Bequests may reduce estate taxes. Giving a charitable bequest can decrease the size of your estate and possibly reduce your estate taxes. Certain kinds of gifts, such as US savings bonds, retirement funds, annuities and some mortgages can generate significant income taxes and even estate taxes if given to living individuals in your estate plans but will be fully tax free if given to FOFP. (Please consult your tax professional or estate planner for details.)

Bequests can be easily modified at any time until death. If your circumstances change, you can easily modify your will at any time. Changes can be made inexpensively by drafting a new will or living trust or by amending your existing document.

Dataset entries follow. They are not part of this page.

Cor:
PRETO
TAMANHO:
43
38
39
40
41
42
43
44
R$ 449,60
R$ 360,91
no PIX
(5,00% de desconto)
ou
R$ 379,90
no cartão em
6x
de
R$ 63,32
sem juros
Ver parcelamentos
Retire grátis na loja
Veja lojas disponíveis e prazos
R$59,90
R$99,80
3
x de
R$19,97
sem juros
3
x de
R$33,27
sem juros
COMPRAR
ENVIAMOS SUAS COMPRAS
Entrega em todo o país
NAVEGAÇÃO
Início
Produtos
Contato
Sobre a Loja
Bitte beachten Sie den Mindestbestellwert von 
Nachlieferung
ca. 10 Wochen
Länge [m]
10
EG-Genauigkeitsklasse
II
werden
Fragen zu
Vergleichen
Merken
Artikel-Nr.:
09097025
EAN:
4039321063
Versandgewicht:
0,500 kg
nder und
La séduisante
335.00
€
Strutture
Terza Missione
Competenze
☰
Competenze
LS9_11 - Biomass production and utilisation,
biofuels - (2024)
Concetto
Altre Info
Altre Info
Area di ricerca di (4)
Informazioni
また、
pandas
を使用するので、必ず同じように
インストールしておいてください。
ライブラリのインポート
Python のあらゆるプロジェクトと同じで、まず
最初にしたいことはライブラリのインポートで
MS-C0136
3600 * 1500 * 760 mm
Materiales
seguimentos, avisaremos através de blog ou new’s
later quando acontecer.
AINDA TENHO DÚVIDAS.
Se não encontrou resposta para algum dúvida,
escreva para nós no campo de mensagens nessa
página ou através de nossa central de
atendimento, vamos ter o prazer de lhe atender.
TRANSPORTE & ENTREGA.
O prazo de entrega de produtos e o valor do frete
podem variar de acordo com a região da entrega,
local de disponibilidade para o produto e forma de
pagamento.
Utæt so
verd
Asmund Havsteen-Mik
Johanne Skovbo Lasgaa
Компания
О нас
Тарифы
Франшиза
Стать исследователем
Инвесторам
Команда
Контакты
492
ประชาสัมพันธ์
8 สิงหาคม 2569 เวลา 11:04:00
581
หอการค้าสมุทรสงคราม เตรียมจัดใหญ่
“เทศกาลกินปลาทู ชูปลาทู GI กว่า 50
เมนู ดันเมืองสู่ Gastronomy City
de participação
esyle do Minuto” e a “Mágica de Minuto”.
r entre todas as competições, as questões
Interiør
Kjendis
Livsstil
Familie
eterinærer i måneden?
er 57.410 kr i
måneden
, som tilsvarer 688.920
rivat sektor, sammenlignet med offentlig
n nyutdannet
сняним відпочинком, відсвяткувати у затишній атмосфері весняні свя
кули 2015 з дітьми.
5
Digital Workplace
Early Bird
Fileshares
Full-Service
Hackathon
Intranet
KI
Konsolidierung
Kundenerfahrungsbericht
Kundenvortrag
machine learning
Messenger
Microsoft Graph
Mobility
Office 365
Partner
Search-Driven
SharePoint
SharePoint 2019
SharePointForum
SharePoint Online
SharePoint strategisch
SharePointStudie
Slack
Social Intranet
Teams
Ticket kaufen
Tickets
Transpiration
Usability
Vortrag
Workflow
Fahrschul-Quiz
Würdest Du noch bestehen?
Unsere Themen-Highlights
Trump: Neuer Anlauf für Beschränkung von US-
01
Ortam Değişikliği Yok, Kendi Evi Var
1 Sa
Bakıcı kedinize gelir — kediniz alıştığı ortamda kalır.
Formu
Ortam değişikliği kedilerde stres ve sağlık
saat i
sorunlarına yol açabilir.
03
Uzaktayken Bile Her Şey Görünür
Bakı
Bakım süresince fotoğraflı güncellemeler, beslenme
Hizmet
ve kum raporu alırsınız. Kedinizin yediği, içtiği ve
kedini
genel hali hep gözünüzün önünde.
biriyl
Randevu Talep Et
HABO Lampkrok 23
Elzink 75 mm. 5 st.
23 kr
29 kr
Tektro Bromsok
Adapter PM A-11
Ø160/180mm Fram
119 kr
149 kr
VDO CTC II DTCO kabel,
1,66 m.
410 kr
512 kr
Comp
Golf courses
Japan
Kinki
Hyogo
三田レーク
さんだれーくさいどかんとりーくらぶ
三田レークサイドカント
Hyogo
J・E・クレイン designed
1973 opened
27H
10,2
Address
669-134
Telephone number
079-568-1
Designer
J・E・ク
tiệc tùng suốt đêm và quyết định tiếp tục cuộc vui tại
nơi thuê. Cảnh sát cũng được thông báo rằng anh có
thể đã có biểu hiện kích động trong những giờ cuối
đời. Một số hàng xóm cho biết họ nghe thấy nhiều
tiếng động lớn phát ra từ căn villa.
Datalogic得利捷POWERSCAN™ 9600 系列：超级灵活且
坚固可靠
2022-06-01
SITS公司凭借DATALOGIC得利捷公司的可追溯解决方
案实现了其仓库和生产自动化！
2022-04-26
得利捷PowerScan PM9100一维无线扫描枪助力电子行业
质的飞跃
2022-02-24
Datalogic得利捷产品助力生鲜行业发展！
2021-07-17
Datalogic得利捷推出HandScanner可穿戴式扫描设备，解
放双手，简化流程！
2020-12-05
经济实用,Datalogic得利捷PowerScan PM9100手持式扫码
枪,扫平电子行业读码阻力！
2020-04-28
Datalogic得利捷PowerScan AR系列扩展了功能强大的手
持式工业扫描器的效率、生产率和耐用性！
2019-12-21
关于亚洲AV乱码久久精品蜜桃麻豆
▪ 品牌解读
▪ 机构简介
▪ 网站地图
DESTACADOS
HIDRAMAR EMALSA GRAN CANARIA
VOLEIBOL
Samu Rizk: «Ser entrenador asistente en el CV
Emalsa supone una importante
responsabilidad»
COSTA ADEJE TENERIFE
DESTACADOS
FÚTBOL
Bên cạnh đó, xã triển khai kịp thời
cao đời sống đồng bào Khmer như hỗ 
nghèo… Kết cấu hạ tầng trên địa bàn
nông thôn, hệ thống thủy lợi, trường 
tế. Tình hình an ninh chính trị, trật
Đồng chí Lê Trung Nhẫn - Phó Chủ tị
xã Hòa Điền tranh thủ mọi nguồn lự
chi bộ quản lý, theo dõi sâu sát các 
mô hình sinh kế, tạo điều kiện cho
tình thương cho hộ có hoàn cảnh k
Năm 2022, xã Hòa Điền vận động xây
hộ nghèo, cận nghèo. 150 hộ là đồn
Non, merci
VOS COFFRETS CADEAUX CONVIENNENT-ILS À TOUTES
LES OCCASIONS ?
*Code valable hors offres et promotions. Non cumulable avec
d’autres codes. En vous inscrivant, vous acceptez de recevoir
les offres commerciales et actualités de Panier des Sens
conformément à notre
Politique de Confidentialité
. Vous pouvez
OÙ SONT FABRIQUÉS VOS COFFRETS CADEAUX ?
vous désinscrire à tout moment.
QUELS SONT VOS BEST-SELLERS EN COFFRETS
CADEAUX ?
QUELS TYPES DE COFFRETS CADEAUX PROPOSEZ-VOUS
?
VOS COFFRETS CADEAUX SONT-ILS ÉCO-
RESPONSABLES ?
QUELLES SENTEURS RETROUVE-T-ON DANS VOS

TYPES OF BEQUESTS: Making a decision to include Friends of Family Planning in your estate plans is a personal choice. There are a number
of bequest options that you can include in your will or living trust to help you instruct your family and friends on what to do with the assets that you have accumulated in this life.

Below are a few examples:

Residuary Bequest:
Give a ____% or all of the “rest, residuary and remainder” of your estate to FOFP after taking care of all other gifts, taxes and other specific

Outright Bequests: Give a specific amount, asset or estate percentage to FOFP.

Contingent Bequest: Plan just in case. For example: “Should I outlive my spouse or partner, $____ or ____% of my residual estate goes to FOFP.”

Living Trusts: Include a gift to FOFP in your living trust.

Retirement Fund Gift: Consider naming FOFP as a beneficiary of your IRA, 401k, 403b, company retirement or profit sharing plan. If you are
making any charitable bequest, it is better to make such gifts first from retirement plans to the extent practical.

Insurance: Consider naming FOFP as a beneficiary of your life insurance policy.